We understand that the U.S. State Department is preparing to certify that the OIG at the Global Fund is operating without undue interference and that the Appropriations Committees should release the final disbursement of funds for FY 2012 to the Global Fund. But the certification, if it is in the works, rests on very shaky grounds. Absent gross misconduct, an organization should never terminate an Inspector General. Yet the Board did terminate Parsons and charged him with unsatisfactory performance, when all public information attests to the fact that he did an extraordinarily good job in a tough assignment. The High Level Panel said the OIG alone was an effective oversight mechanism. Now the reporting prerogatives of the office have been subtly changed in a way that potentially muzzles the only watchdog with real teeth at the organization.

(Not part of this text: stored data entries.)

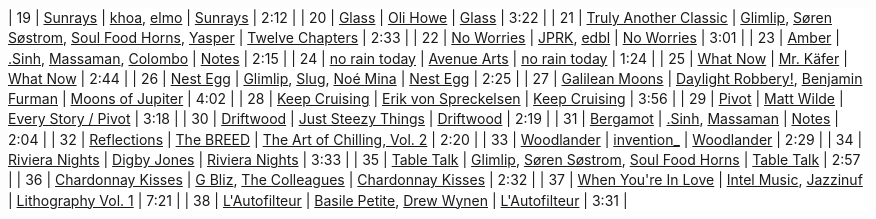 | 19 | [Sunrays](https://open.spotify.com/track/6ia5xYHJJdSwgCPVMFnDEV) | [khoa](https://open.spotify.com/artist/2Sytd0z30yOj3b5IOfOUWj), [elmo](https://open.spotify.com/artist/6O7h27p4Oaa1kZ8Q04IO3f) | [Sunrays](https://open.spotify.com/album/1F5kwD5PUxQCnpwT5EBNBz) | 2:12 |
| 20 | [Glass](https://open.spotify.com/track/6YmAN8wW3S1GFa3FQ7hYc5) | [Oli Howe](https://open.spotify.com/artist/0Ky1tgoT4tGP4yFEYOBfof) | [Glass](https://open.spotify.com/album/0jiT4sRjdccTgOjxXEJmaZ) | 3:22 |
| 21 | [Truly Another Classic](https://open.spotify.com/track/4Cesp17kIKOhUwQnqzdbG6) | [Glimlip](https://open.spotify.com/artist/5wEF5my54dE5vMMmSUz2q3), [Søren Søstrom](https://open.spotify.com/artist/2F5B5YgPDinjL9x35lkkke), [Soul Food Horns](https://open.spotify.com/artist/42gnrsSSKKNNmfAJ0o3oyN), [Yasper](https://open.spotify.com/artist/1axdL80XjVHdInGsJbURyt) | [Twelve Chapters](https://open.spotify.com/album/2CEkaTZxGY6wrwURFq9bpf) | 2:33 |
| 22 | [No Worries](https://open.spotify.com/track/1UKn8bOlQO1gakfDhyu1FN) | [JPRK](https://open.spotify.com/artist/3ZYTH2LzMs6c3DiRn6n2qH), [edbl](https://open.spotify.com/artist/7ncd26zzbpqgZRroBKmReO) | [No Worries](https://open.spotify.com/album/1mJMKjZhjvbqj1vsLq5OHT) | 3:01 |
| 23 | [Amber](https://open.spotify.com/track/2vgb3IA5TbrEoenhqFdpmO) | [.Sinh](https://open.spotify.com/artist/0qRgQLC8mPlcJ5Zo6mlcuG), [Massaman](https://open.spotify.com/artist/1PmYWFfzWs4mfVBHxEUut9), [Colombo](https://open.spotify.com/artist/6qTT8S45Tb3MkbEuvuqjwF) | [Notes](https://open.spotify.com/album/5OWNwdm8CWn52XZUfTK5Ld) | 2:15 |
| 24 | [no rain today](https://open.spotify.com/track/0EJ4R1FWyczgGsdlIKgjyX) | [Avenue Arts](https://open.spotify.com/artist/3JBqMhMwu7mQz9onsWHdsl) | [no rain today](https://open.spotify.com/album/0m36fSjMw8zlqjdJH2VQYg) | 1:24 |
| 25 | [What Now](https://open.spotify.com/track/3XC4cQ8qffBghftJ7W2QKC) | [Mr\. Käfer](https://open.spotify.com/artist/79U1adgS3jIlP28wwMHqGJ) | [What Now](https://open.spotify.com/album/7HorxGWOCHa1pLBH0wE8Iz) | 2:44 |
| 26 | [Nest Egg](https://open.spotify.com/track/7kPQE1Ras4XcoFAhqkMuLG) | [Glimlip](https://open.spotify.com/artist/5wEF5my54dE5vMMmSUz2q3), [Slug](https://open.spotify.com/artist/2E14TlP0N4RU8X3Y2i2Pq3), [Noé Mina](https://open.spotify.com/artist/6bhgnwSJ85LTzAeWRFXrzF) | [Nest Egg](https://open.spotify.com/album/1wLRWjcc8P3erTiNjeJWSJ) | 2:25 |
| 27 | [Galilean Moons](https://open.spotify.com/track/2VLwrtdD36caMB8NLcte9v) | [Daylight Robbery!](https://open.spotify.com/artist/4iSyPXTjEjLTgM08lsnC0O), [Benjamin Furman](https://open.spotify.com/artist/1Iqi4vGZ1YDxUn9oAqqxXH) | [Moons of Jupiter](https://open.spotify.com/album/1AcUrdOB61lJmyGvUqwugr) | 4:02 |
| 28 | [Keep Cruising](https://open.spotify.com/track/3XvmzqTtljQMpSGqvxA6IO) | [Erik von Spreckelsen](https://open.spotify.com/artist/4YWdRbOI5cjXB8Ffxf3efA) | [Keep Cruising](https://open.spotify.com/album/1tFPg1D0lkIdF5KQyh4fWT) | 3:56 |
| 29 | [Pivot](https://open.spotify.com/track/70eLlZeUn31MKzLaVlSlbP) | [Matt Wilde](https://open.spotify.com/artist/3zcRSyyzkg8qI2WPvXLaek) | [Every Story / Pivot](https://open.spotify.com/album/4D9eXpTDXXLDO8OUyj2VZi) | 3:18 |
| 30 | [Driftwood](https://open.spotify.com/track/6dkFwu9Z7HUuz69P2Nr6yF) | [Just Steezy Things](https://open.spotify.com/artist/1WGInLKTtABkRppFt2637E) | [Driftwood](https://open.spotify.com/album/0A6bH7eWnye4Pe25YdCv6g) | 2:19 |
| 31 | [Bergamot](https://open.spotify.com/track/6WNRv5EhU3pi2kH71qoYuw) | [.Sinh](https://open.spotify.com/artist/0qRgQLC8mPlcJ5Zo6mlcuG), [Massaman](https://open.spotify.com/artist/1PmYWFfzWs4mfVBHxEUut9) | [Notes](https://open.spotify.com/album/5OWNwdm8CWn52XZUfTK5Ld) | 2:04 |
| 32 | [Reflections](https://open.spotify.com/track/2zgbN6Db0WvF2pyVuSisnt) | [The BREED](https://open.spotify.com/artist/5Xl8d6HbzkkwWmSQSOsv7k) | [The Art of Chilling, Vol\. 2](https://open.spotify.com/album/5fQUFkVsUUBoLPTc2j9mlp) | 2:20 |
| 33 | [Woodlander](https://open.spotify.com/track/577MuVDzCHjTASuPsU34Hs) | [invention\_](https://open.spotify.com/artist/7uA2p3333eiW9Cknf1twtU) | [Woodlander](https://open.spotify.com/album/7sSPJBrN2fgSnW5rHSSKhG) | 2:29 |
| 34 | [Riviera Nights](https://open.spotify.com/track/6BtRzObrcOEv2jTTGaNp25) | [Digby Jones](https://open.spotify.com/artist/4RSNNGdvEfBA2s3ziDFUlU) | [Riviera Nights](https://open.spotify.com/album/1rtz7vWTxLfwWOd9dkwPd5) | 3:33 |
| 35 | [Table Talk](https://open.spotify.com/track/6uOaF86KVwPuSGkklnYrko) | [Glimlip](https://open.spotify.com/artist/5wEF5my54dE5vMMmSUz2q3), [Søren Søstrom](https://open.spotify.com/artist/2F5B5YgPDinjL9x35lkkke), [Soul Food Horns](https://open.spotify.com/artist/42gnrsSSKKNNmfAJ0o3oyN) | [Table Talk](https://open.spotify.com/album/3N5XJpMVK4IF158ilJIemH) | 2:57 |
| 36 | [Chardonnay Kisses](https://open.spotify.com/track/4Hpaw4ZNuFWZiEIam7T3Nd) | [G Bliz](https://open.spotify.com/artist/1UQLXNyzX8QA44VUrpZQyt), [The Colleagues](https://open.spotify.com/artist/2KbzrjTYlv08KyvcblE8nT) | [Chardonnay Kisses](https://open.spotify.com/album/60qoopjAfk8w2KZ0Modo48) | 2:32 |
| 37 | [When You're In Love](https://open.spotify.com/track/4FIKrQcAqi5I6PGWb5BNPB) | [Intel Music](https://open.spotify.com/artist/5FWeW4F0YAYHYqzW6iQdWA), [Jazzinuf](https://open.spotify.com/artist/6rJ1GwtHin2BJbKLuNn9pi) | [Lithography Vol\. 1](https://open.spotify.com/album/3YSXfVKvNTn58sbkhDNPdb) | 7:21 |
| 38 | [L'Autofilteur](https://open.spotify.com/track/0eDMWlp5OKqwujmaYU52uW) | [Basile Petite](https://open.spotify.com/artist/64tGgvRz1IJm33LksJlsRE), [Drew Wynen](https://open.spotify.com/artist/2YqbIyTjNzLIM2CGMydmlE) | [L'Autofilteur](https://open.spotify.com/album/4tWicAtKzwy8kQcbc7C3Ay) | 3:31 |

The website for the OIG shows a dramatic reduction in the number of reports issued during the first four months of 2013, under the newly appointed Interim IG, relative to the last four months of Parsons’ tenure:concrete evidence of the weakening of the OIG.

 Dates  August – November 2012* January – April 2013
 Audits 12 4
 Diagnostic Reviews 8 2
 Investigations 2 —-
 Total 22 6

*The table does not include December 2012, as that month takes in long holidays and the transition to new management at the OIG.

It doesn’t require any particular insight to conclude that the Board’s actions, including the dismissal of Parsons, look very much like “undue interference” with the OIG.

 

Bea Edwards is Executive and International Director for the Government Accountability Project, the nation’s leading whistleblower protection and advocacy organization.